A dbt model is a .sql file containing a single select statement. When you run dbt run, dbt wraps your select in CREATE VIEW (or CREATE TABLE, depending on the materialization) and executes it against the database. The model's name is the filename without the .sql extension: stg_trips.sql becomes the table stg_trips in your dev schema.

Delete the scaffolded models/example/ folder from dbt init, and create a new file at models/staging/stg_trips.sql:

-- models/staging/stg_trips.sql
select
    pickup_datetime,
    dropoff_datetime,
    pickup_location_id,
    dropoff_location_id,
    fare_amount,
    trip_distance
from {{ source('nyc_taxi', 'raw_trips') }}
where pickup_location_id is not null

<aside> 💡 The Week 9 ingestion already cleaned the original NYC TLC column names (lpep_pickup_datetimepickup_datetime, etc.) before writing to raw_trips. If you query the table in psql you will see the renamed columns directly.

</aside>

Run it:

dbt run --select stg_trips
1 of 1 START sql view model dev_<your_name>.stg_trips ........................ [RUN]
1 of 1 OK created sql view model dev_<your_name>.stg_trips ................... [CREATE VIEW in 0.55s]
Finished running 1 view model in 0 hours 0 minutes and 0.88 seconds (0.88s).
Completed successfully
Done. PASS=1 WARN=0 ERROR=0 SKIP=0 NO-OP=0 TOTAL=1

The status token in brackets is what dbt sent to Postgres: CREATE VIEW here, because this is a view-materialized model. Verify it worked by querying the database from psql or your SQL client:

SELECT COUNT(*) FROM dev_<your_name>.stg_trips;

You should get a row count close to 56,000 (the ~57K rows from Week 9, minus any with NULL pickup_location_id).

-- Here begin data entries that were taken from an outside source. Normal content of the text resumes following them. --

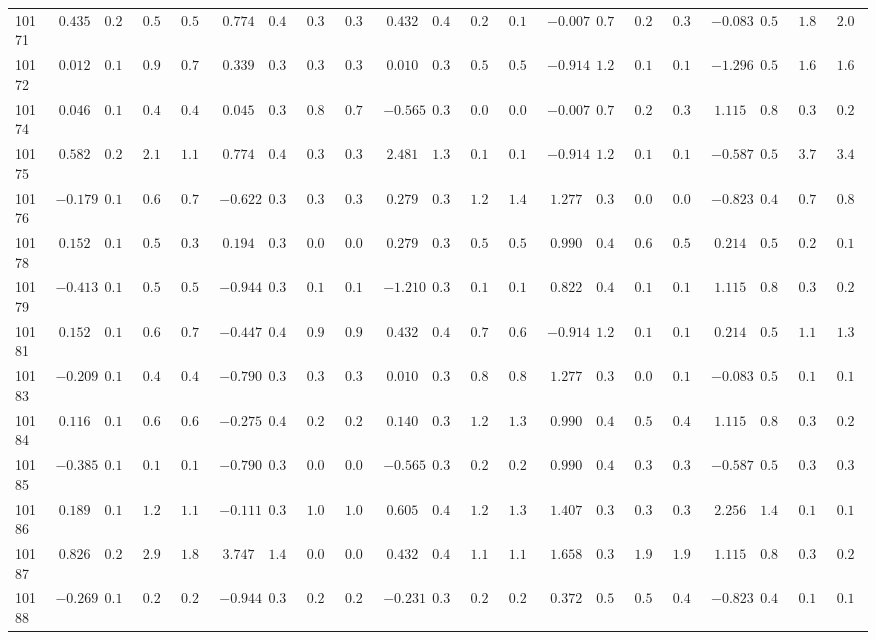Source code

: \begin{landscape}
{\begin{longtable}{l|rrrr|rrrr|rrrr|rrrr|rrrr}
10171&$ 0.435$&$0.216$&$0.568$&$0.585$&$ 0.774$&$0.401$&$0.317$&$0.325$&$ 0.432$&$0.415$&$0.202$&$0.149$&$-0.007$&$0.714$&$0.299$&$0.321$&$-0.083$&$0.547$&$1.865$&$2.092$\tabularnewline
10172&$ 0.012$&$0.184$&$0.999$&$0.735$&$ 0.339$&$0.388$&$0.336$&$0.333$&$ 0.010$&$0.363$&$0.536$&$0.587$&$-0.914$&$1.254$&$0.135$&$0.149$&$-1.296$&$0.509$&$1.656$&$1.655$\tabularnewline
10174&$ 0.046$&$0.186$&$0.467$&$0.460$&$ 0.045$&$0.393$&$0.810$&$0.799$&$-0.565$&$0.334$&$0.044$&$0.045$&$-0.007$&$0.714$&$0.299$&$0.321$&$ 1.115$&$0.851$&$0.303$&$0.292$\tabularnewline
10175&$ 0.582$&$0.233$&$2.160$&$1.196$&$ 0.774$&$0.401$&$0.317$&$0.325$&$ 2.481$&$1.316$&$0.105$&$0.119$&$-0.914$&$1.254$&$0.135$&$0.149$&$-0.587$&$0.505$&$3.794$&$3.400$\tabularnewline
10176&$-0.179$&$0.176$&$0.651$&$0.702$&$-0.622$&$0.399$&$0.340$&$0.354$&$ 0.279$&$0.393$&$1.286$&$1.460$&$ 1.277$&$0.383$&$0.045$&$0.047$&$-0.823$&$0.499$&$0.796$&$0.836$\tabularnewline
10178&$ 0.152$&$0.192$&$0.554$&$0.392$&$ 0.194$&$0.389$&$0.058$&$0.058$&$ 0.279$&$0.393$&$0.537$&$0.513$&$ 0.990$&$0.414$&$0.669$&$0.586$&$ 0.214$&$0.594$&$0.256$&$0.188$\tabularnewline
10179&$-0.413$&$0.169$&$0.513$&$0.532$&$-0.944$&$0.376$&$0.155$&$0.162$&$-1.210$&$0.340$&$0.129$&$0.119$&$ 0.822$&$0.443$&$0.131$&$0.133$&$ 1.115$&$0.851$&$0.303$&$0.292$\tabularnewline
10181&$ 0.152$&$0.192$&$0.669$&$0.743$&$-0.447$&$0.403$&$0.984$&$0.992$&$ 0.432$&$0.415$&$0.764$&$0.654$&$-0.914$&$1.254$&$0.135$&$0.149$&$ 0.214$&$0.594$&$1.183$&$1.322$\tabularnewline
10183&$-0.209$&$0.175$&$0.441$&$0.436$&$-0.790$&$0.389$&$0.316$&$0.340$&$ 0.010$&$0.363$&$0.863$&$0.820$&$ 1.277$&$0.383$&$0.098$&$0.109$&$-0.083$&$0.547$&$0.104$&$0.101$\tabularnewline
10184&$ 0.116$&$0.190$&$0.662$&$0.648$&$-0.275$&$0.402$&$0.257$&$0.253$&$ 0.140$&$0.376$&$1.263$&$1.339$&$ 0.990$&$0.414$&$0.528$&$0.497$&$ 1.115$&$0.851$&$0.303$&$0.292$\tabularnewline
10185&$-0.385$&$0.170$&$0.159$&$0.141$&$-0.790$&$0.389$&$0.054$&$0.055$&$-0.565$&$0.334$&$0.295$&$0.282$&$ 0.990$&$0.414$&$0.383$&$0.393$&$-0.587$&$0.505$&$0.339$&$0.307$\tabularnewline
10186&$ 0.189$&$0.195$&$1.271$&$1.106$&$-0.111$&$0.398$&$1.043$&$1.019$&$ 0.605$&$0.448$&$1.257$&$1.383$&$ 1.407$&$0.376$&$0.389$&$0.301$&$ 2.256$&$1.456$&$0.164$&$0.191$\tabularnewline
10187&$ 0.826$&$0.269$&$2.906$&$1.891$&$ 3.747$&$1.435$&$0.083$&$0.086$&$ 0.432$&$0.415$&$1.176$&$1.163$&$ 1.658$&$0.376$&$1.921$&$1.937$&$ 1.115$&$0.851$&$0.303$&$0.292$\tabularnewline
10188&$-0.269$&$0.173$&$0.261$&$0.248$&$-0.944$&$0.376$&$0.205$&$0.205$&$-0.231$&$0.346$&$0.243$&$0.233$&$ 0.372$&$0.563$&$0.530$&$0.438$&$-0.823$&$0.499$&$0.101$&$0.100$\tabularnewline

\end{longtable}}
\end{landscape}
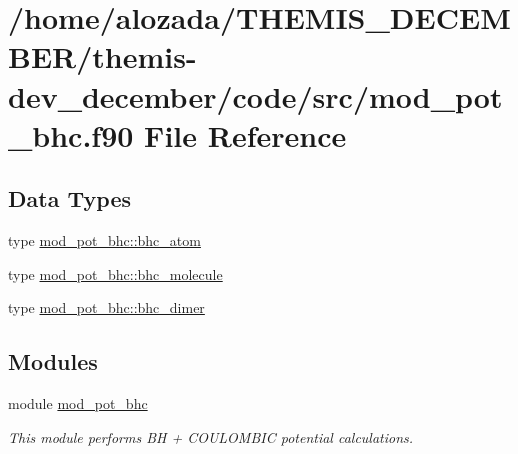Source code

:\hypertarget{mod__pot__bhc_8f90}{}\section{/home/alozada/\+T\+H\+E\+M\+I\+S\+\_\+\+D\+E\+C\+E\+M\+B\+E\+R/themis-\/dev\+\_\+december/code/src/mod\+\_\+pot\+\_\+bhc.f90 File Reference}
\label{mod__pot__bhc_8f90}
\subsection*{Data Types}
\begin{DoxyCompactItemize}
\item 
type \hyperlink{structmod__pot__bhc_1_1bhc__atom}{mod\+\_\+pot\+\_\+bhc\+::bhc\+\_\+atom}
\item 
type \hyperlink{structmod__pot__bhc_1_1bhc__molecule}{mod\+\_\+pot\+\_\+bhc\+::bhc\+\_\+molecule}
\item 
type \hyperlink{structmod__pot__bhc_1_1bhc__dimer}{mod\+\_\+pot\+\_\+bhc\+::bhc\+\_\+dimer}
\end{DoxyCompactItemize}
\subsection*{Modules}
\begin{DoxyCompactItemize}
\item 
module \hyperlink{namespacemod__pot__bhc}{mod\+\_\+pot\+\_\+bhc}
\begin{DoxyCompactList}\small\item\em This module performs BH + C\+O\+U\+L\+O\+M\+B\+IC potential calculations. \end{DoxyCompactList}\end{DoxyCompactItemize}
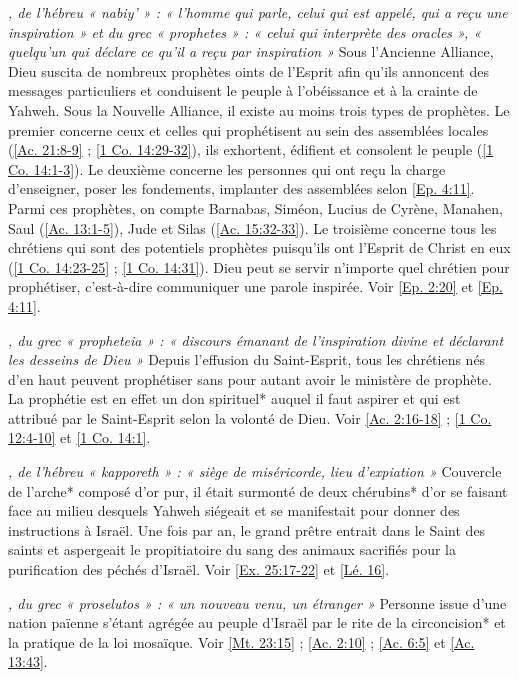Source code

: \begin{multicols}{2}
\textit{, de l'hébreu « nabiy' » : « l'homme qui parle, celui qui est appelé, qui a reçu une inspiration » et du grec « prophetes » : « celui qui interprète des oracles », « quelqu'un qui déclare ce qu'il a reçu par inspiration »}\newline
Sous l'Ancienne Alliance, Dieu suscita de nombreux prophètes oints de l'Esprit afin qu'ils annoncent des messages particuliers et conduisent le peuple à l'obéissance et à la crainte de Yahweh. Sous la Nouvelle Alliance, il existe au moins trois types de prophètes. Le premier concerne ceux et celles qui prophétisent au sein des assemblées locales (\vref{Ac. 21:8-9} ; \vref{1 Co. 14:29-32}), ils exhortent, édifient et consolent le peuple (\vref{1 Co. 14:1-3}). Le deuxième concerne les personnes qui ont reçu la charge d'enseigner, poser les fondements, implanter des assemblées selon \vref{Ep. 4:11}. Parmi ces prophètes, on compte Barnabas, Siméon, Lucius de Cyrène, Manahen, Saul (\vref{Ac. 13:1-5}), Jude et Silas (\vref{Ac. 15:32-33}). Le troisième concerne tous les chrétiens qui sont des potentiels prophètes puisqu'ils ont l'Esprit de Christ en eux (\vref{1 Co. 14:23-25} ; \vref{1 Co. 14:31}). Dieu peut se servir n'importe quel chrétien pour prophétiser, c'est-à-dire communiquer une parole inspirée. Voir \vref{Ep. 2:20} et \vref{Ep. 4:11}.

\textit{, du grec « propheteia » : « discours émanant de l'inspiration divine et déclarant les desseins de Dieu »}\newline
Depuis l'effusion du Saint-Esprit, tous les chrétiens nés d'en haut peuvent prophétiser sans pour autant avoir le ministère de prophète. La prophétie est en effet un don spirituel* auquel il faut aspirer et qui est attribué par le Saint-Esprit selon la volonté de Dieu. Voir \vref{Ac. 2:16-18} ; \vref{1 Co. 12:4-10} et \vref{1 Co. 14:1}.

\textit{, de l'hébreu « kapporeth » : « siège de miséricorde, lieu d'expiation »}\newline
Couvercle de l'arche* composé d'or pur, il était surmonté de deux chérubins* d'or se faisant face au milieu desquels Yahweh siégeait et se manifestait pour donner des instructions à Israël. Une fois par an, le grand prêtre entrait dans le Saint des saints et aspergeait le propitiatoire du sang des animaux sacrifiés pour la purification des péchés d'Israël. Voir \vref{Ex. 25:17-22} et \vref{Lé. 16}.

\textit{, du grec « proselutos » : « un nouveau venu, un étranger »}\newline
Personne issue d'une nation païenne s'étant agrégée au peuple d'Israël par le rite de la circoncision* et la pratique de la loi mosaïque. Voir \vref{Mt. 23:15} ; \vref{Ac. 2:10} ; \vref{Ac. 6:5} et \vref{Ac. 13:43}.


\end{multicols}
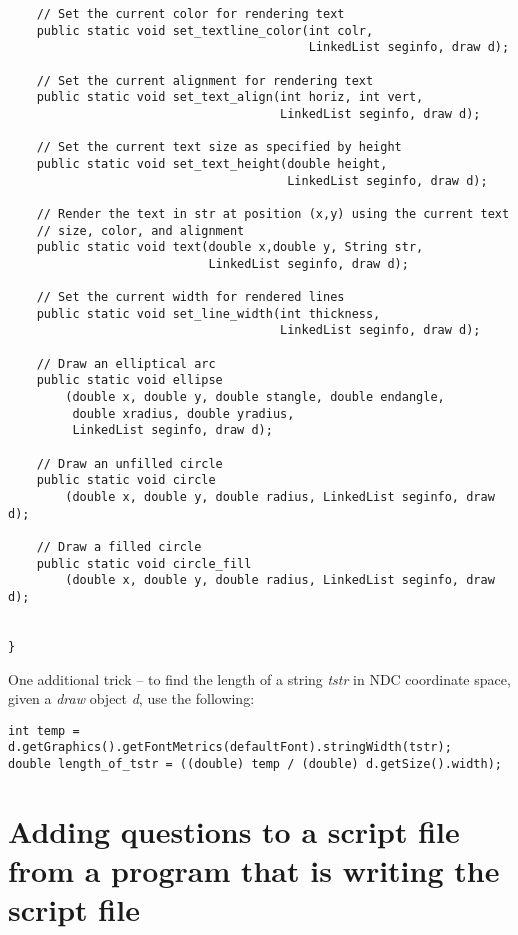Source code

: \documentclass[12pt]{article}
\begin{document}
\begin{verbatim}
    // Set the current color for rendering text
    public static void set_textline_color(int colr, 
                                          LinkedList seginfo, draw d); 
 
    // Set the current alignment for rendering text
    public static void set_text_align(int horiz, int vert, 
                                      LinkedList seginfo, draw d); 
   
    // Set the current text size as specified by height
    public static void set_text_height(double height, 
                                       LinkedList seginfo, draw d); 
  
    // Render the text in str at position (x,y) using the current text
    // size, color, and alignment
    public static void text(double x,double y, String str, 
                            LinkedList seginfo, draw d); 
  
    // Set the current width for rendered lines
    public static void set_line_width(int thickness, 
                                      LinkedList seginfo, draw d); 

    // Draw an elliptical arc
    public static void ellipse
        (double x, double y, double stangle, double endangle, 
         double xradius, double yradius, 
         LinkedList seginfo, draw d);    

    // Draw an unfilled circle
    public static void circle
        (double x, double y, double radius, LinkedList seginfo, draw d); 

    // Draw a filled circle
    public static void circle_fill
        (double x, double y, double radius, LinkedList seginfo, draw d); 


}
\end{verbatim}

\noindent
One additional trick -- to find the length of a string \textit{tstr}
in NDC coordinate space, given a \textit{draw} object \textit{d}, use
the following:

\begin{verbatim}
int temp = d.getGraphics().getFontMetrics(defaultFont).stringWidth(tstr);
double length_of_tstr = ((double) temp / (double) d.getSize().width);
\end{verbatim}
\newpage
\section{Adding questions to a script file from a program that is writing the script file}
\end{document}
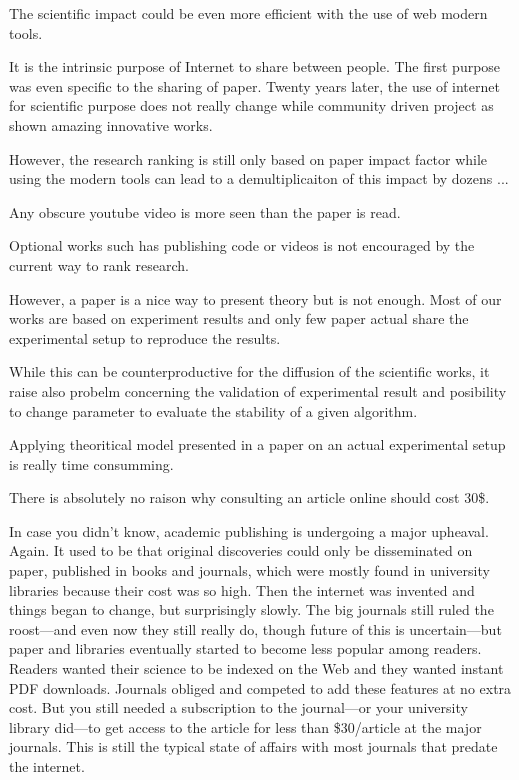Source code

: The scientific impact could be even more efficient with the use of web modern tools.

It is the intrinsic purpose of Internet to share between people. The first purpose was even specific to the sharing of paper. Twenty years later, the use of internet for scientific purpose does not really change while community driven project as shown amazing innovative works.

However, the research ranking is still only based on paper impact factor while using the modern tools can lead to a demultiplicaiton of this impact by dozens ...

Any obscure youtube video is more seen than the paper is read.

Optional works such has publishing code or videos is not encouraged by the current way to rank research.

However, a paper is a nice way to present theory but is not enough. Most of our works are based on experiment results and only few paper actual share the experimental setup to reproduce the results.

While this can be counterproductive for the diffusion of the scientific works, it raise also probelm concerning the validation of experimental result and posibility to change parameter to evaluate the stability of a given algorithm.

Applying theoritical model presented in a paper on an actual experimental setup is really time consumming.

There is absolutely no raison why consulting an article online should cost 30\$.

In case you didn’t know, academic publishing is undergoing a major upheaval. Again. It used to be that original discoveries could only be disseminated on paper, published in books and journals, which were mostly found in university libraries because their cost was so high. Then the internet was invented and things began to change, but surprisingly slowly. The big journals still ruled the roost—and even now they still really do, though future of this is uncertain—but paper and libraries eventually started to become less popular among readers. Readers wanted their science to be indexed on the Web and they wanted instant PDF downloads. Journals obliged and competed to add these features at no extra cost. But you still needed a subscription to the journal—or your university library did—to get access to the article for less than \$30/article at the major journals. This is still the typical state of affairs with most journals that predate the internet.

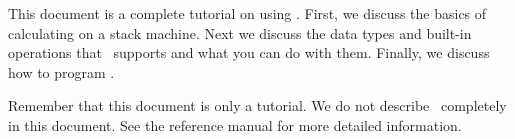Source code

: This document is a complete tutorial on using \CLAC. First, we discuss the basics of calculating
on a stack machine. Next we discuss the data types and built-in operations that \CLAC\ supports
and what you can do with them. Finally, we discuss how to program \CLAC.

Remember that this document is only a tutorial. We do not describe \CLAC\ completely in this
document. See the reference manual for more detailed information.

<aside> 🎉 If you got a row count, your dbt project is working end-to-end. The rest of the week builds on this exact setup.

</aside>

What dbt run actually does

It is worth slowing down on this command, because every later chapter assumes you understand what happens between dbt run and a new view appearing in your schema.

When you run dbt run --select stg_trips, dbt executes these steps in order:

  1. Parse the project. dbt reads dbt_project.yml, every .sql file under models/, and every .yml file. It builds the DAG from the ref() and source() calls in your SQL.
  2. Compile Jinja. For each selected model, dbt resolves the templates against the warehouse catalog. {{ source('nyc_taxi', 'raw_trips') }} becomes "public"."raw_trips". {{ ref('stg_trips') }} becomes "dev_<your_name>"."stg_trips". The compiled SQL is written to target/compiled/nyc_taxi/models/staging/stg_trips.sql.
  3. Wrap the compiled SQL in a CREATE statement. For views: CREATE VIEW <schema>.<model>__dbt_tmp AS (...). For tables: CREATE TABLE AS SELECT (CTAS), which drops and recreates the table from scratch on every run. dbt does not append or insert by default. The wrapped SQL lands in target/run/nyc_taxi/models/staging/stg_trips.sql.
  4. Atomically swap into place. dbt creates the new object under a __dbt_tmp suffix, then renames it to the final name in a single transaction. This swap exists so that a failed build never leaves your schema in a half-written state: either the new view replaces the old one cleanly, or nothing changes.